____ The data

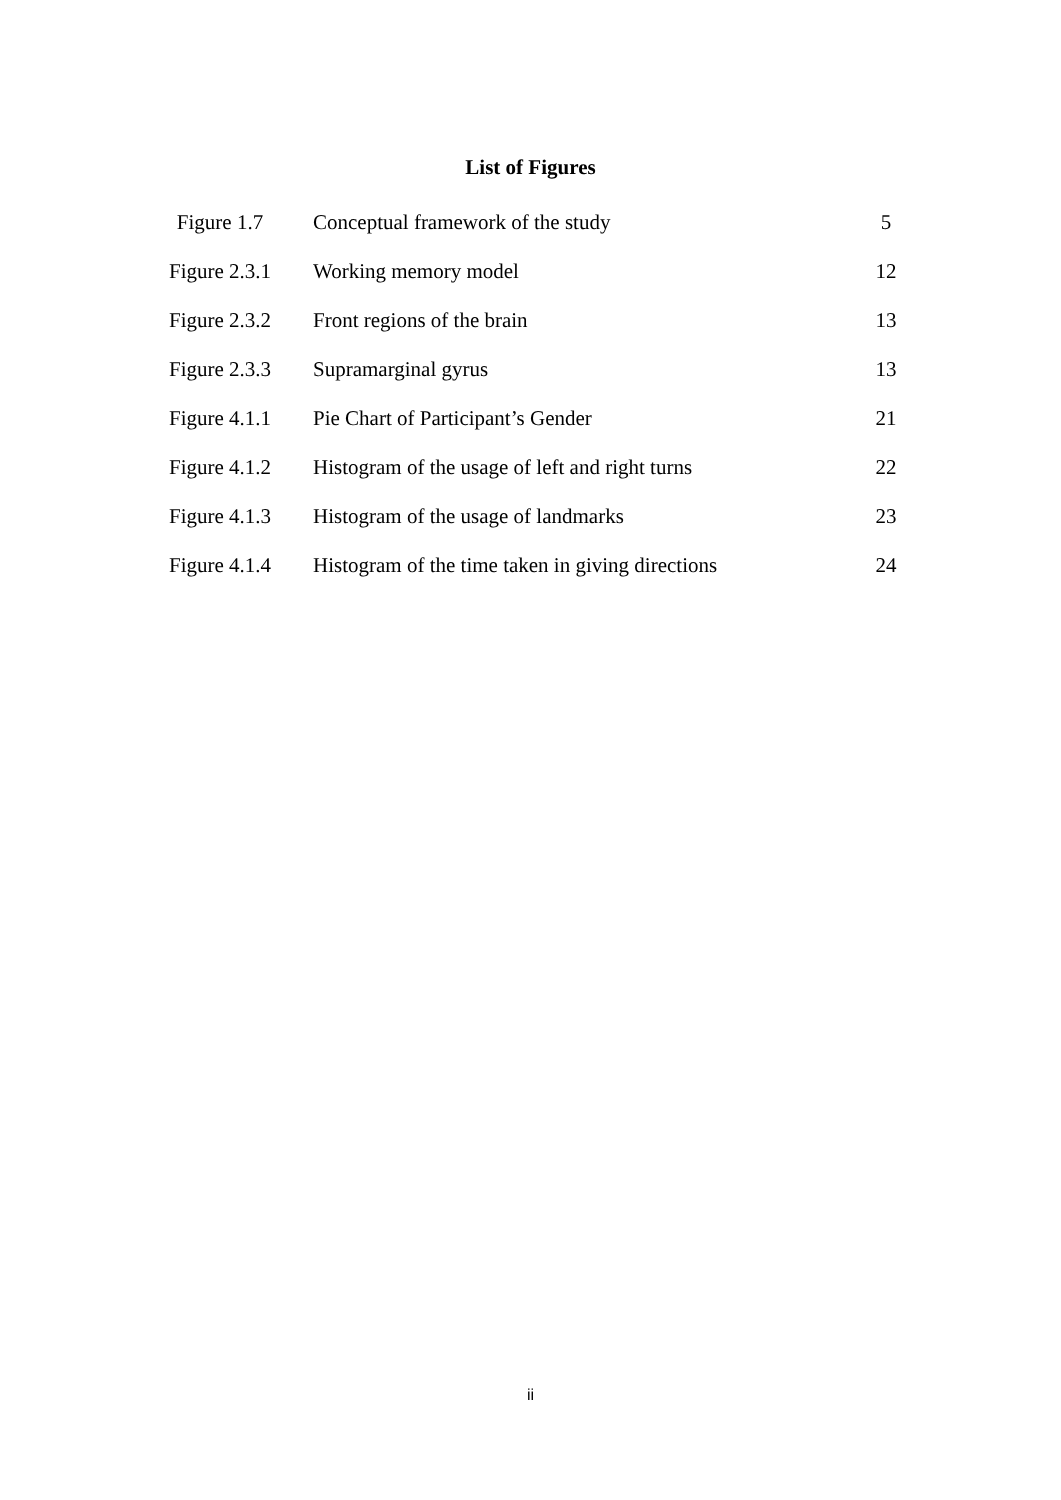List of Figures
| Figure 1.7 | Conceptual framework of the study | 5 |
| Figure 2.3.1 | Working memory model | 12 |
| Figure 2.3.2 | Front regions of the brain | 13 |
| Figure 2.3.3 | Supramarginal gyrus | 13 |
| Figure 4.1.1 | Pie Chart of Participant’s Gender | 21 |
| Figure 4.1.2 | Histogram of the usage of left and right turns | 22 |
| Figure 4.1.3 | Histogram of the usage of landmarks | 23 |
| Figure 4.1.4 | Histogram of the time taken in giving directions | 24 |
ii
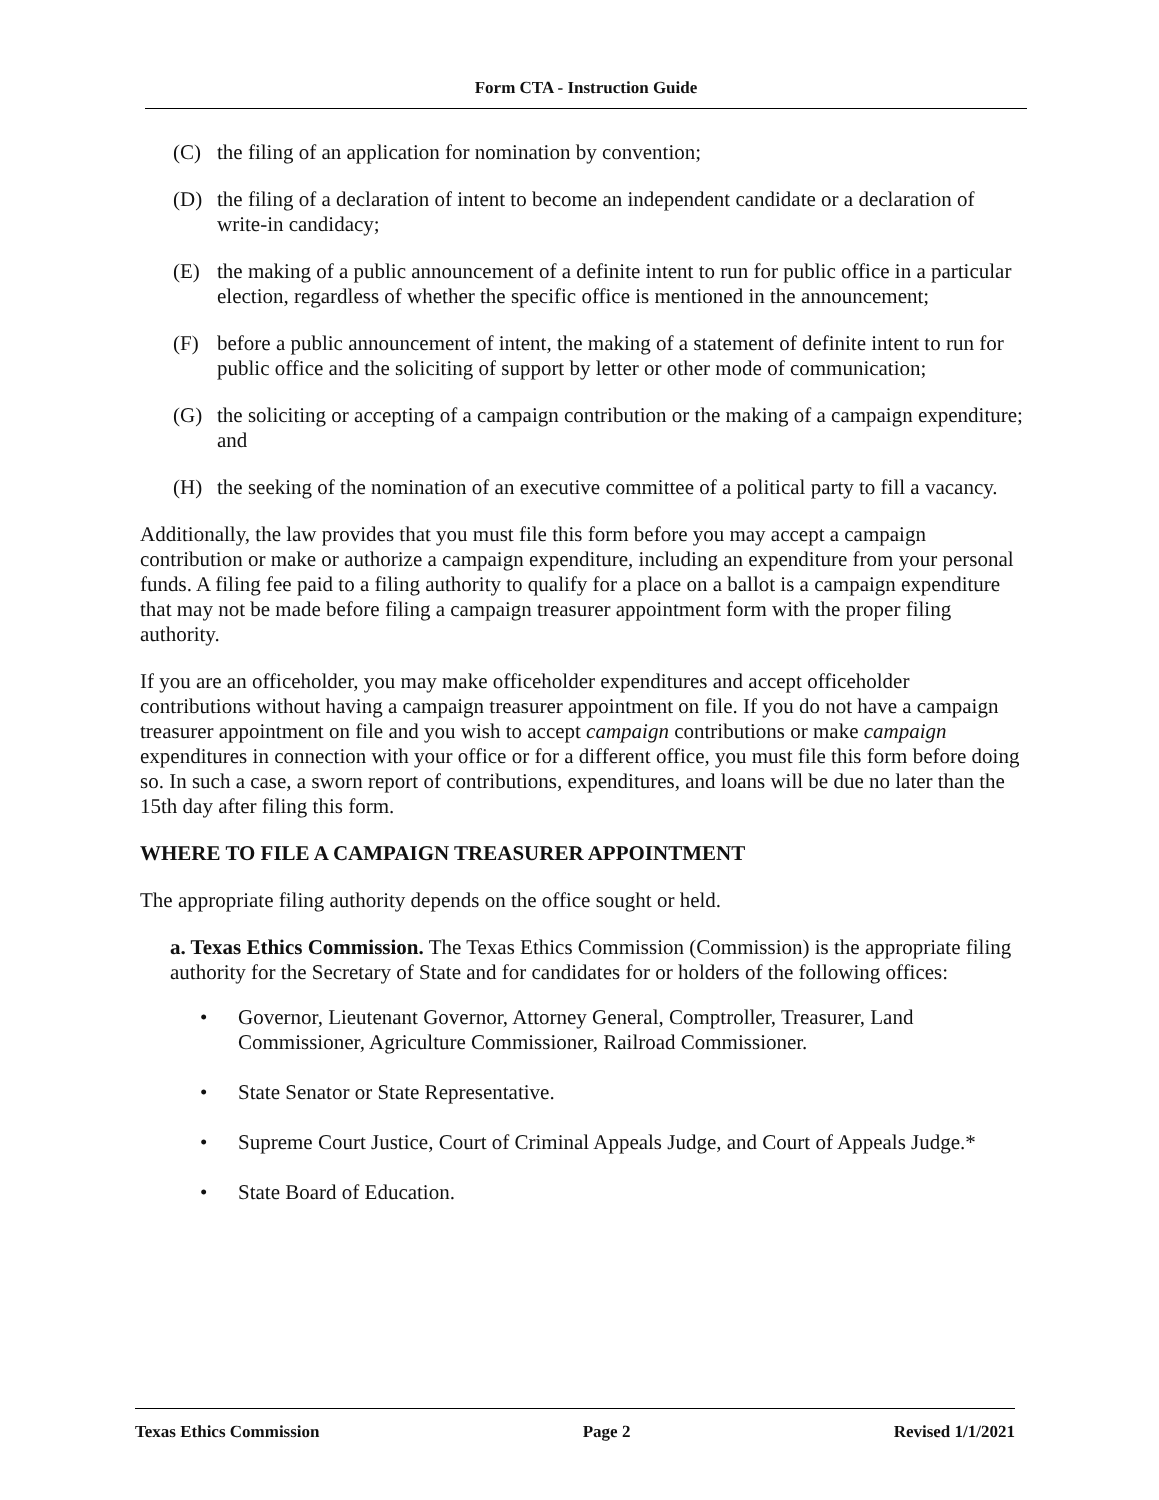Form CTA - Instruction Guide
(C) the filing of an application for nomination by convention;
(D) the filing of a declaration of intent to become an independent candidate or a declaration of write-in candidacy;
(E) the making of a public announcement of a definite intent to run for public office in a particular election, regardless of whether the specific office is mentioned in the announcement;
(F) before a public announcement of intent, the making of a statement of definite intent to run for public office and the soliciting of support by letter or other mode of communication;
(G) the soliciting or accepting of a campaign contribution or the making of a campaign expenditure; and
(H) the seeking of the nomination of an executive committee of a political party to fill a vacancy.
Additionally, the law provides that you must file this form before you may accept a campaign contribution or make or authorize a campaign expenditure, including an expenditure from your personal funds. A filing fee paid to a filing authority to qualify for a place on a ballot is a campaign expenditure that may not be made before filing a campaign treasurer appointment form with the proper filing authority.
If you are an officeholder, you may make officeholder expenditures and accept officeholder contributions without having a campaign treasurer appointment on file. If you do not have a campaign treasurer appointment on file and you wish to accept campaign contributions or make campaign expenditures in connection with your office or for a different office, you must file this form before doing so. In such a case, a sworn report of contributions, expenditures, and loans will be due no later than the 15th day after filing this form.
WHERE TO FILE A CAMPAIGN TREASURER APPOINTMENT
The appropriate filing authority depends on the office sought or held.
a. Texas Ethics Commission. The Texas Ethics Commission (Commission) is the appropriate filing authority for the Secretary of State and for candidates for or holders of the following offices:
• Governor, Lieutenant Governor, Attorney General, Comptroller, Treasurer, Land Commissioner, Agriculture Commissioner, Railroad Commissioner.
• State Senator or State Representative.
• Supreme Court Justice, Court of Criminal Appeals Judge, and Court of Appeals Judge.*
• State Board of Education.
Texas Ethics Commission Page 2 Revised 1/1/2021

________

The line with "a. Texas Ethics" and every line after it up to the end of the entries: output those exactly, and only those.

a. Texas Ethics Commission. The Texas Ethics Commission (Commission) is the appropriate filing authority for the Secretary of State and for candidates for or holders of the following offices:
• Governor, Lieutenant Governor, Attorney General, Comptroller, Treasurer, Land Commissioner, Agriculture Commissioner, Railroad Commissioner.
• State Senator or State Representative.
• Supreme Court Justice, Court of Criminal Appeals Judge, and Court of Appeals Judge.*
• State Board of Education.
Texas Ethics Commission Page 2 Revised 1/1/2021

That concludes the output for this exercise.